Escrevi pequeno “avant-propos” para a nova publicação. São apenas cinco parágrafos (um deles lamentando a impossibilidade de Gilberto Velho folhear esta versão da tese que orientou), mas consegui citar novamente lista muito parcial de convidados que provaram feijoada (e compotas de bacuri) no apartamento parisiense de Tarsila do Amaral e Oswald de Andrade em 1923: Cocteau, Léger, Brancusi, Satie e, claro, Cendrars. Quando me deparo com esses nomes, o que mais me intriga é outro mistério, paralelo ao do samba: quem cozinhava? Oswald? Tarsila? E as compotas de bacuri (logo bacuri!), hoje ainda difíceis de serem encontradas no Rio de Janeiro? Eram bagagens de viagens em navios transatlânticos?
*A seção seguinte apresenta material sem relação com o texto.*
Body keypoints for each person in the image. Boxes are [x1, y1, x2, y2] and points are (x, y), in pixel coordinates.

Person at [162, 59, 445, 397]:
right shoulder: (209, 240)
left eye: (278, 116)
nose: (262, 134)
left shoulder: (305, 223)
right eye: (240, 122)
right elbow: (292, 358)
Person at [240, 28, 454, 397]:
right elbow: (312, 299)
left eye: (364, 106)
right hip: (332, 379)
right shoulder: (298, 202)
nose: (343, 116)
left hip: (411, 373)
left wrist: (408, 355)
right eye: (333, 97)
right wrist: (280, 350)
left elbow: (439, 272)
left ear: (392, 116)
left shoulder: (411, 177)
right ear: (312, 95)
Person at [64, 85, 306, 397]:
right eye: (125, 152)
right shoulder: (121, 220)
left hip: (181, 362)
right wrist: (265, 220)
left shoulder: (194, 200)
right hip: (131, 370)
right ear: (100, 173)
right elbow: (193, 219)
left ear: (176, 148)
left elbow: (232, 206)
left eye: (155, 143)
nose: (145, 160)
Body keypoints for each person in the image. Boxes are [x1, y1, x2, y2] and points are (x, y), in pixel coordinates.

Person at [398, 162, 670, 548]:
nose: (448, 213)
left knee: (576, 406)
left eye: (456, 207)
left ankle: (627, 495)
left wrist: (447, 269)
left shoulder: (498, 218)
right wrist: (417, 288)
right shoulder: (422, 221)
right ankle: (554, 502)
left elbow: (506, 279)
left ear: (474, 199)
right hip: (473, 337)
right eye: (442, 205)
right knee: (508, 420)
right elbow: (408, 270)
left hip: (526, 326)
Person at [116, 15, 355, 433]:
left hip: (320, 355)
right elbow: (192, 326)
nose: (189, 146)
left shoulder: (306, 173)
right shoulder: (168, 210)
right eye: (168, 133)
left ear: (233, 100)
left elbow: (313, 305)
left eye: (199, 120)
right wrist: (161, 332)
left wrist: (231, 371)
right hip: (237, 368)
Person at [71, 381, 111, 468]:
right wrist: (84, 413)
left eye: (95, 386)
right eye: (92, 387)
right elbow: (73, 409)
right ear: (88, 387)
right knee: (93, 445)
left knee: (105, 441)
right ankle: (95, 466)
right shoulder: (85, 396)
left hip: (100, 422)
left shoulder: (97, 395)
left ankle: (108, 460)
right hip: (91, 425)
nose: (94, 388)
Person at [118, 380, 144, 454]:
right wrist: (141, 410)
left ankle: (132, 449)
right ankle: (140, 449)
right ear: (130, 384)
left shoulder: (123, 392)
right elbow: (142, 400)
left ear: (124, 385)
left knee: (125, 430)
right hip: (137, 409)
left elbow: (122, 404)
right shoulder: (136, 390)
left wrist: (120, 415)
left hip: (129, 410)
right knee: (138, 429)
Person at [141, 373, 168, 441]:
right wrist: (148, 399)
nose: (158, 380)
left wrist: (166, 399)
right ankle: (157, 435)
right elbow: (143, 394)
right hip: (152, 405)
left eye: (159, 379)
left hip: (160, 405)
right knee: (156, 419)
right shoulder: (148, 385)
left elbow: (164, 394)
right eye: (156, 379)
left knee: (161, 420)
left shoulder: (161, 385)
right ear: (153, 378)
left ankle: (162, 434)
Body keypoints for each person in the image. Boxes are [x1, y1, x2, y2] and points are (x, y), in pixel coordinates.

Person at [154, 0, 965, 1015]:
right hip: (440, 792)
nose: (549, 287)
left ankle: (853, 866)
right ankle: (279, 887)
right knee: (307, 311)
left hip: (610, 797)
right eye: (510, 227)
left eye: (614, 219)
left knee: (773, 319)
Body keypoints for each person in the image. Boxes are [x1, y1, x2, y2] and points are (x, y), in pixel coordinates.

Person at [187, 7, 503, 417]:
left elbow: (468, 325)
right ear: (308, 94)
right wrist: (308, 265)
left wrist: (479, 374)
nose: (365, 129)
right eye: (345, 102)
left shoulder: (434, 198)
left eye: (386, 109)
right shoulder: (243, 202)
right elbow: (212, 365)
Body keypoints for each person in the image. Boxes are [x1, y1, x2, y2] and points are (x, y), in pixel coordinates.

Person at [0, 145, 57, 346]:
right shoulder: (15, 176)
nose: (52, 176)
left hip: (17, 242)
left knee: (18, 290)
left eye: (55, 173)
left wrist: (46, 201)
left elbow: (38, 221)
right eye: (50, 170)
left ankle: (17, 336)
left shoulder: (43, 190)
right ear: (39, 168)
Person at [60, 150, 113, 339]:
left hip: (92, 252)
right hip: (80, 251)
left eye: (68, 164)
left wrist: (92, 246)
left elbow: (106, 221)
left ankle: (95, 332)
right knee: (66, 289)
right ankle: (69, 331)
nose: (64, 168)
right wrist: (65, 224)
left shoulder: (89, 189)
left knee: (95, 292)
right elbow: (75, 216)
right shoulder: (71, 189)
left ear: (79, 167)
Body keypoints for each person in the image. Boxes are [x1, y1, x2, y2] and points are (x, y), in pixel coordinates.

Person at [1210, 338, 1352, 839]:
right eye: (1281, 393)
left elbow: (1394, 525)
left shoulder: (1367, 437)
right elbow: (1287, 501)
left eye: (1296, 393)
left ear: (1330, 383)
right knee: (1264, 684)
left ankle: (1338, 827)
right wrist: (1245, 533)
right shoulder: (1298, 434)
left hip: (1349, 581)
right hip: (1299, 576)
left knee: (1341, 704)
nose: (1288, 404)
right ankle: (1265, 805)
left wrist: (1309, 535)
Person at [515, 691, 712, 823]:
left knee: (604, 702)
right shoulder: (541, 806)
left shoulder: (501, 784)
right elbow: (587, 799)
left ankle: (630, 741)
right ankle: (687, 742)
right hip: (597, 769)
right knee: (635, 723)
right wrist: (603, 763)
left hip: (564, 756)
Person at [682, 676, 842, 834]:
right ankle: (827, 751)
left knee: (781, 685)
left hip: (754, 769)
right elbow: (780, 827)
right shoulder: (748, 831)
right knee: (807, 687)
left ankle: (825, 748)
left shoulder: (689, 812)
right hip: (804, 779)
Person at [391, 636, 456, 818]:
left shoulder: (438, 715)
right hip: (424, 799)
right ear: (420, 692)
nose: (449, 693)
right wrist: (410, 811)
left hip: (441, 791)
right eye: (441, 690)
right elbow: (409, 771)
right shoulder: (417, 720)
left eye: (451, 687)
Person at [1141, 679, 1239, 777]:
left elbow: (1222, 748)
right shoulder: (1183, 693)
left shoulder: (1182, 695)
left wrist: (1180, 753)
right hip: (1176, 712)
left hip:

O “avant-propos” também inclui uma brincadeira que aqui transformo em pergunta implicante: como Woody Allen não incluiu essas feijoadas em “Midnight in Paris”? Há negros no filme “Manhattan”? Em “Midnight to Paris” eles aparecem em papéis secundários e cenas rápidas. Mas tudo ali se passa como se a gênese da era das vanguardas fosse resultado de “affair” privado entre artistas dos EUA e europeus, narrativa estabelecida como oficial nas histórias do modernismo (que apenas recentemente estão sendo reescritas para incluir mais diversidade), até outro dia percebido como criação daquilo que depois apelidamos de Primeiro Mundo. Perdemos assim a noção do grau extremo de multiculturalismo nas encruzilhadas artísticas da Paris do início do século XX.

Fico curioso para saber se os artistas brasileiros ou cubanos, entre muitas outras nacionalidades, que viviam em Paris naquela época eram vistos por europeus como mais exóticos ou periféricos do que os americanos do norte. Lembrando: só mesmo depois da Segunda Guerra é que os EUA se transformaram em Império, vendendo também sua arte como fenômeno global (por exemplo, e sem juízo de valor, fazendo com que Gertrude Stein tenha ficado mais conhecida mundo afora do que Oswald de Andrade). Mas qual era o lugar do “resto do mundo” em torno dos anos 1920? Eram tempos em que a “descoberta” da estética africana por Picasso já deixava de ser um choque e virava modismo que tornou possível que movimentos intelectuais em outras partes do mundo valorizassem aspectos “negros” de suas culturais locais. Sim, o jazz fez sucesso em clubes parisienses. Mas fez mais sucesso do que a infinidade de ritmos apresentados por bandas cubanas?

O choque vanguardista de Paris foi impulso decisivo para que os modernistas brasileiros descobrissem também a riqueza do nascente samba e das tradições africanas neste nosso lado do Atlântico. Um dia pretendo comparar melhor o que aconteceu por aqui com situações muito semelhantes em países da América do Sul e do Caribe. Tenho mais informações sobre o exemplo cubano. Um livro como “Nacionalizando a negritude – afrocubanismo e revolução artística em Havana, 1920-1940”, de Robin D. Moore (University of Pittsburgh Press, ainda não lançado no Brasil), revela a importância que a estadia parisiense teve para a geração de Alejo Carpentier voltar para Cuba valorizando uma cultura negra que era ainda percebida com vergonha ou preconceito pela elite local, até então encantada pela imaginária pureza branca da alta cultura europeia. Assunto de sobra para a próxima coluna.